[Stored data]
• • • • •

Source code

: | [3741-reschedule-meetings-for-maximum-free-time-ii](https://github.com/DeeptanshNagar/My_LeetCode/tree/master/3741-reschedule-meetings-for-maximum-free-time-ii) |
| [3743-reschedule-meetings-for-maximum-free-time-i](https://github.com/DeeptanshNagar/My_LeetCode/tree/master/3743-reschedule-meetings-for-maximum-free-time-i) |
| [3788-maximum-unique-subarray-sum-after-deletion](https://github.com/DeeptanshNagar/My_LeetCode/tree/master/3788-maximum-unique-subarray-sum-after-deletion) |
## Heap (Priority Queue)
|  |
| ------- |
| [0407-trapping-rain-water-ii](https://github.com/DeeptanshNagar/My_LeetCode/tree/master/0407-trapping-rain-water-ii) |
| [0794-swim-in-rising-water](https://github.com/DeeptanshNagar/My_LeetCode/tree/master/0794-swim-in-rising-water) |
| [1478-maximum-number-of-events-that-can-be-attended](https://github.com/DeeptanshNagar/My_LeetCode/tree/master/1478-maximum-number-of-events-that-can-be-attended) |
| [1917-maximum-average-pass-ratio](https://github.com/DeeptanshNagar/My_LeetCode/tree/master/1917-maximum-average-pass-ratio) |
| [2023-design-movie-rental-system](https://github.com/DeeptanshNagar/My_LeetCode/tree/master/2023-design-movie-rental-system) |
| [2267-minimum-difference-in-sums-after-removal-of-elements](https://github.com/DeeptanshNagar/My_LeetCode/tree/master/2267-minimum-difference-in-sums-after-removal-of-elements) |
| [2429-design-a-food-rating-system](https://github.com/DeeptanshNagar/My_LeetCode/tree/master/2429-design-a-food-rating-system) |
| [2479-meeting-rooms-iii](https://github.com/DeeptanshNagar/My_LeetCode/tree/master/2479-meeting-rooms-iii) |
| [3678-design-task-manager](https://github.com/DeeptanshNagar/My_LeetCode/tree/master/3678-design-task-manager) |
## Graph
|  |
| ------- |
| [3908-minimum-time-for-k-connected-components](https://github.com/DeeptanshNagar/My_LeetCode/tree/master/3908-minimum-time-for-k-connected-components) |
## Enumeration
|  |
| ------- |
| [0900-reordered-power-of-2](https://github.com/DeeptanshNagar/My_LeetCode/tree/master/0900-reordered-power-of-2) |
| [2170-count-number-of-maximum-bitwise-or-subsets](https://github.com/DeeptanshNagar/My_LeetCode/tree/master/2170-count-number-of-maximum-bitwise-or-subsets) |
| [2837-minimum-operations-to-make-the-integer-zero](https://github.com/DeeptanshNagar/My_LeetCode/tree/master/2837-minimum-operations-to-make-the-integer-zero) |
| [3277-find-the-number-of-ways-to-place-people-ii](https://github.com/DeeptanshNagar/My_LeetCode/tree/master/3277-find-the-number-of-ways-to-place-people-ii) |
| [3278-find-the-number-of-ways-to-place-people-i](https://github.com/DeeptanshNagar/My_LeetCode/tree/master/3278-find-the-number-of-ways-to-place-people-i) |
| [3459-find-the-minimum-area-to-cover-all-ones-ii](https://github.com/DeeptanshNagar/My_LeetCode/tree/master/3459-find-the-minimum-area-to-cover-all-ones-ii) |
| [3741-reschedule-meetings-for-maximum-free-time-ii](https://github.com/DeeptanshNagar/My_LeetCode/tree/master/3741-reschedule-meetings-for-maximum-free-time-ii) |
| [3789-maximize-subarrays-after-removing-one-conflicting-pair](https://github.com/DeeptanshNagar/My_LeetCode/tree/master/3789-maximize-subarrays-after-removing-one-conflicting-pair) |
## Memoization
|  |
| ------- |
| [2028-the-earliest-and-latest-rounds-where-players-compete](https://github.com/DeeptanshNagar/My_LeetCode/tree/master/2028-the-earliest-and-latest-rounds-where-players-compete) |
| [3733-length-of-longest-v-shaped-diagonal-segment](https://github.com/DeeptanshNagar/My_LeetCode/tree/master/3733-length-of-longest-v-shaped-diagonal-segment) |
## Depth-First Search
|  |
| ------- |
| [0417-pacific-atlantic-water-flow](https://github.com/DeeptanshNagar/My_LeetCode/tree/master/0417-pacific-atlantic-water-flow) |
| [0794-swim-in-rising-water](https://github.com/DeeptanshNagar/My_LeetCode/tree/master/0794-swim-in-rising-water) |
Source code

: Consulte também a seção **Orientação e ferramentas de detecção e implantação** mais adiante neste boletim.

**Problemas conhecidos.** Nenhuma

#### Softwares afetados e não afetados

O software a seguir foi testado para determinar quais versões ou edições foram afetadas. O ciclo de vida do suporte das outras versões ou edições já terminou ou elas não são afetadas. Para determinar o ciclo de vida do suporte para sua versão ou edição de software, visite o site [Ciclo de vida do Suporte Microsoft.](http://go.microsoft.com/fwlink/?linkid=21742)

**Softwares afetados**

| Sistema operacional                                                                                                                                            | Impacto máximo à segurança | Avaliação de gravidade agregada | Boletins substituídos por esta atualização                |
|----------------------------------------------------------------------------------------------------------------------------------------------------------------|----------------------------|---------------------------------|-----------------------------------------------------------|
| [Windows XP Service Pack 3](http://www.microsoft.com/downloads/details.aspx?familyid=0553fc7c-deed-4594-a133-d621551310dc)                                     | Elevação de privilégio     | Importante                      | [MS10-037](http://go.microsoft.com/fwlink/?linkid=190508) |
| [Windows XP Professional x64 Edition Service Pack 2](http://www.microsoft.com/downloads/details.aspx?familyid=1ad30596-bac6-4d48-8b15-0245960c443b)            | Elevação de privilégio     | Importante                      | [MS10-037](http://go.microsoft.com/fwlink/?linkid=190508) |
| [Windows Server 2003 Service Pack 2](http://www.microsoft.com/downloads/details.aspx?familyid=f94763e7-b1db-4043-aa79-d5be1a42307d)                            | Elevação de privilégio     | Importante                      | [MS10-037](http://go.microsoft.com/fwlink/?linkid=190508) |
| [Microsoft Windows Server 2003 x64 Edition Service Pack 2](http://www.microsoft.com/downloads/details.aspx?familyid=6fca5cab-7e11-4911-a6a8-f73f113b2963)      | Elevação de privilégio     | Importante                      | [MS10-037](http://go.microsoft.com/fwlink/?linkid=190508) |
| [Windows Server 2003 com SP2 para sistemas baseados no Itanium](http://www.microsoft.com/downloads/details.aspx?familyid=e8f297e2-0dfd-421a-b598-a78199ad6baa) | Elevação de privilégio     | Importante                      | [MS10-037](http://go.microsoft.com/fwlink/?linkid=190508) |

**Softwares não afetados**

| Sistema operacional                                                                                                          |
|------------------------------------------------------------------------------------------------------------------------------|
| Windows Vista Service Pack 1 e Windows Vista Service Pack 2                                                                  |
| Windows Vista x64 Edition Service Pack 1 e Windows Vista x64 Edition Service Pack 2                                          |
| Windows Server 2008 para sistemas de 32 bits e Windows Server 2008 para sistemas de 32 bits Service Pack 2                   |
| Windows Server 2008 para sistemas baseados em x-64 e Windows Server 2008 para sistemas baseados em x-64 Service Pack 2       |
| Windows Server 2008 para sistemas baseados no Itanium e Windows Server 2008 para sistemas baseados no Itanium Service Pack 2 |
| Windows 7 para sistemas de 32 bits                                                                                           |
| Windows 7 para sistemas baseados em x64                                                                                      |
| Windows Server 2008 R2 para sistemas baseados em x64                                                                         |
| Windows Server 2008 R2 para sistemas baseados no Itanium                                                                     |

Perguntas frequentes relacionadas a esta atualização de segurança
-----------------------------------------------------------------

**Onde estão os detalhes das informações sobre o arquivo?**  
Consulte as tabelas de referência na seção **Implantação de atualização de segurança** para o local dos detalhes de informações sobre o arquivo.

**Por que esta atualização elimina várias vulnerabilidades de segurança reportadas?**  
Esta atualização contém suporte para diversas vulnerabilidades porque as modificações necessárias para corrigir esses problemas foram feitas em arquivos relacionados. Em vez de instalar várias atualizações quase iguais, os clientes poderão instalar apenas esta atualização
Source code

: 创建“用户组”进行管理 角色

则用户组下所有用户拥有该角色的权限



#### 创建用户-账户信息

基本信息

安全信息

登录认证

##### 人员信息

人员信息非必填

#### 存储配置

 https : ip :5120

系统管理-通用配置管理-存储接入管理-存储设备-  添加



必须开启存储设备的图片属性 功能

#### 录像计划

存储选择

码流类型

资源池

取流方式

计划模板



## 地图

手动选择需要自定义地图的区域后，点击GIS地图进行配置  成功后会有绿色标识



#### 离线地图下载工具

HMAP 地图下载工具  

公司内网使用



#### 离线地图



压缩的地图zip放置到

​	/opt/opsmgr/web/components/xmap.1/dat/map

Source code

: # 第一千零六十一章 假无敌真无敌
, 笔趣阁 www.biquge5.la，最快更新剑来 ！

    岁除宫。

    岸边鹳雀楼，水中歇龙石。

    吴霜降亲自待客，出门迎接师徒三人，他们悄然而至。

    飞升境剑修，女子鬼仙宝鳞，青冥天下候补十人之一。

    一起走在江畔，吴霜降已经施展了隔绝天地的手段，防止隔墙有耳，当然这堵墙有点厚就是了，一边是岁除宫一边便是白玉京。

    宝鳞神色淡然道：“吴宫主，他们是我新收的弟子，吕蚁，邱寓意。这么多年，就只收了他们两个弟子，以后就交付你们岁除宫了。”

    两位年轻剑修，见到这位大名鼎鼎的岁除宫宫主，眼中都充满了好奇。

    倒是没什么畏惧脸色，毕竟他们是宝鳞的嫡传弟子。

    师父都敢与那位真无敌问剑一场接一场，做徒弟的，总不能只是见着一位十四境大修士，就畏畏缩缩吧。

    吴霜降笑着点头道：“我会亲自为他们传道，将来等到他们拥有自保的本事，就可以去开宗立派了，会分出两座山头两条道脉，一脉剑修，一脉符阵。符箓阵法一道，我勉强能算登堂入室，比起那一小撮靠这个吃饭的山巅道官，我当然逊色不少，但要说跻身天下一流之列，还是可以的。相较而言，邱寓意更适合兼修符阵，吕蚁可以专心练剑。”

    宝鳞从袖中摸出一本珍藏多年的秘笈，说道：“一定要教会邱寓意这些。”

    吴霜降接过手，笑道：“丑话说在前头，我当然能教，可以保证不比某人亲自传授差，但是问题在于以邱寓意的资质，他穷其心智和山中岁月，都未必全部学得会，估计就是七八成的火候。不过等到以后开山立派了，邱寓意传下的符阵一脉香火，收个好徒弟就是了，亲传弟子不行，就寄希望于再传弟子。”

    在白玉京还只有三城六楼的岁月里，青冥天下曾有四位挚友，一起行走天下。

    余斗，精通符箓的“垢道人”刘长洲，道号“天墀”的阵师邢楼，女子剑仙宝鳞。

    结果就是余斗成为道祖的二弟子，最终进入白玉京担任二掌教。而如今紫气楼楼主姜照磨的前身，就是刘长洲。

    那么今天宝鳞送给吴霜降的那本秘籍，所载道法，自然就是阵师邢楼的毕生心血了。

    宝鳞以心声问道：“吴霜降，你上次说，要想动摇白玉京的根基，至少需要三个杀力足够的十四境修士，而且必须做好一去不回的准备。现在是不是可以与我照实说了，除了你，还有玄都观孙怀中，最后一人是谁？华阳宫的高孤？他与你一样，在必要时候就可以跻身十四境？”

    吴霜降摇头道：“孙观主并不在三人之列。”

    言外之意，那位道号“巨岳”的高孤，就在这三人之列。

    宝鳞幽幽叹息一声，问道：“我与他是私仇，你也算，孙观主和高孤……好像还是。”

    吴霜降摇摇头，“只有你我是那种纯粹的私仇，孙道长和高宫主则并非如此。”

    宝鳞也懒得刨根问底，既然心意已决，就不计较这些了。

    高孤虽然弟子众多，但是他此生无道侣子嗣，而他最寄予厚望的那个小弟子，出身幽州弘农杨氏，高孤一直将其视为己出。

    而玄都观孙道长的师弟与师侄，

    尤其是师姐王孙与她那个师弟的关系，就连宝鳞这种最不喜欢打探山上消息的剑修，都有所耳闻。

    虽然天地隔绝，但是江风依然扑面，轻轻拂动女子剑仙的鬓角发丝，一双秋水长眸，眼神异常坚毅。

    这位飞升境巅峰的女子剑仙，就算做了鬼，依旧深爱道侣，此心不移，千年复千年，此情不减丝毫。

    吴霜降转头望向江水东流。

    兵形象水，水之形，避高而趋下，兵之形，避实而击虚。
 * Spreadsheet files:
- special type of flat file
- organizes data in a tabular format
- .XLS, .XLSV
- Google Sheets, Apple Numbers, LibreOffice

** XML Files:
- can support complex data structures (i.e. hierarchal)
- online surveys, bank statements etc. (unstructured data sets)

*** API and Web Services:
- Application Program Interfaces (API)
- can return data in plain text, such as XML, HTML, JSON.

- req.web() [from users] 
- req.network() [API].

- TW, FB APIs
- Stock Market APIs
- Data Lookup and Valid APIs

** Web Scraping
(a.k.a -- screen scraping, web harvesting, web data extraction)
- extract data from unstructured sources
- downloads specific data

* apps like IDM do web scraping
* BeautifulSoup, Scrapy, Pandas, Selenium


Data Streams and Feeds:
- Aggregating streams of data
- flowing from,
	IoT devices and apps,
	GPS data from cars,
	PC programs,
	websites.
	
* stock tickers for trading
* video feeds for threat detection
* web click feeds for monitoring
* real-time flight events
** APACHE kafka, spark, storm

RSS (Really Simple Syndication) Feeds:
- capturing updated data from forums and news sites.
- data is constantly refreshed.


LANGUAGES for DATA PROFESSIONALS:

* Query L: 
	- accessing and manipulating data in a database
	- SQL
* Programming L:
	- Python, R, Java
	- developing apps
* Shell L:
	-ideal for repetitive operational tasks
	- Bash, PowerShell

• • • • •

Edit the lines from the one containing "而玄都观孙道长的师弟与师侄，" through the one containing "- Data Lookup and Valid APIs" by putting "Worksheet" in place of "Spreadsheet". Leave everything else unchanged and give back only those lines.

    而玄都观孙道长的师弟与师侄，

    尤其是师姐王孙与她那个师弟的关系，就连宝鳞这种最不喜欢打探山上消息的剑修，都有所耳闻。

    虽然天地隔绝，但是江风依然扑面，轻轻拂动女子剑仙的鬓角发丝，一双秋水长眸，眼神异常坚毅。

    这位飞升境巅峰的女子剑仙，就算做了鬼，依旧深爱道侣，此心不移，千年复千年，此情不减丝毫。

    吴霜降转头望向江水东流。

    兵形象水，水之形，避高而趋下，兵之形，避实而击虚。
 * Worksheet files:
- special type of flat file
- organizes data in a tabular format
- .XLS, .XLSV
- Google Sheets, Apple Numbers, LibreOffice

** XML Files:
- can support complex data structures (i.e. hierarchal)
- online surveys, bank statements etc. (unstructured data sets)

*** API and Web Services:
- Application Program Interfaces (API)
- can return data in plain text, such as XML, HTML, JSON.

- req.web() [from users] 
- req.network() [API].

- TW, FB APIs
- Stock Market APIs
- Data Lookup and Valid APIs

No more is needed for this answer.